My last day of work is 30 March! Tahiti has been on our To Do List forever.

Cheers,

Paul


----------



## Dottie (Mar 24, 2007)

Hi
We did that on our retirement present to ourselves or I should say we tried to do it.  I think the outfit was Captain Cook.  We never did the sail and I think it speaks highly of them.  The night before we were to sail, the captain called and said he was willing to go ahead with the plan, but the seas were forcast to be very high and I had told him I have a bit of a motion problem.  He gave us our choice.  We elected to cancel the sail and fly.  We were out no money tho sorry not to have been able to do the sail.  However, we did have a wonderful trip spending 28 days at 4 islands.  Maybe the highlight was riding up to Hotel Bora Bora (I think on Riataea) when the ceiling of the lobby was still smoking after a fire the day prior.  They bumped us from a crappy garden unit to a somewhat falling apart over water bungelow.  It was fun.  This was all about 15 years ago, but I suggest being willing to go with the unexpected and having a great trip as we did.  We did stay at the Bali Hai timeshare a week.  It was somewhat doudy, but again a unique fun experience where we made some great aussie friends.

Dottie


----------



## 4smkj4 (Jan 21, 2009)

Poobah said:


> We will be at the Bali Hai, Moorea in March 2008 and were thinking of looking into a sailboat charter w/captain and cook. :whoopie:
> 
> Anyone done that recently?
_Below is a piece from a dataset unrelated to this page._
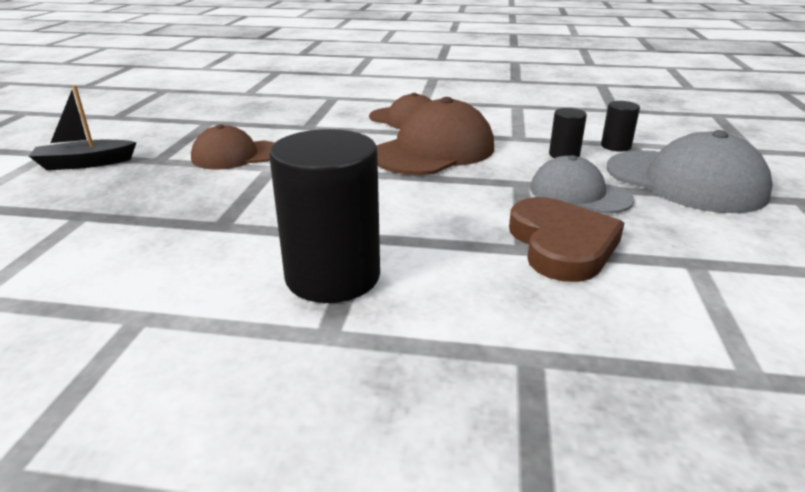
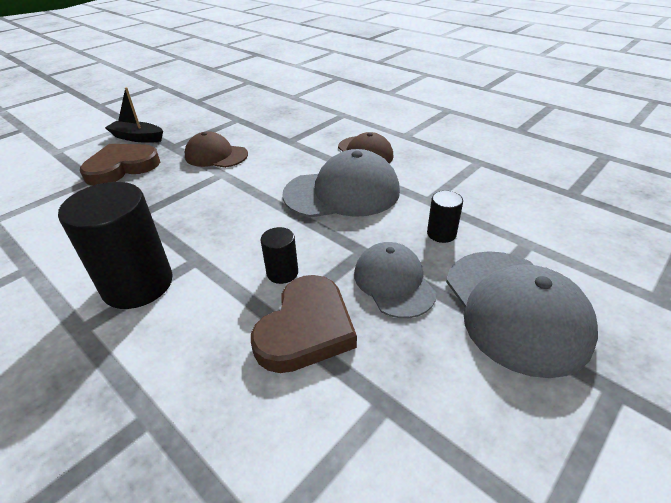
camera: 35 degrees right, 10 degrees up
brown cap [376,97,494,175] -> grey cap [282,149,400,218]
black cylinder [601,101,640,152] -> black cylinder moved to [261,227,298,284]
none -> brown heart [80,144,160,186]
Recomendations?
> 
> ...


I highly recommend a week cruise on the Paul Gauguin. Outstanding service, food, accomodations, all inclusive and plenty to do. You don't feel like your on a cattle boat. The crew/passenger ratio is close to 1/1.
Sailing is great if you know you like it but its not everyones cup of tea. And its hard to know if you are going to have a GOOD Captain.  We were on the new year cruise 06-07. Dave


----------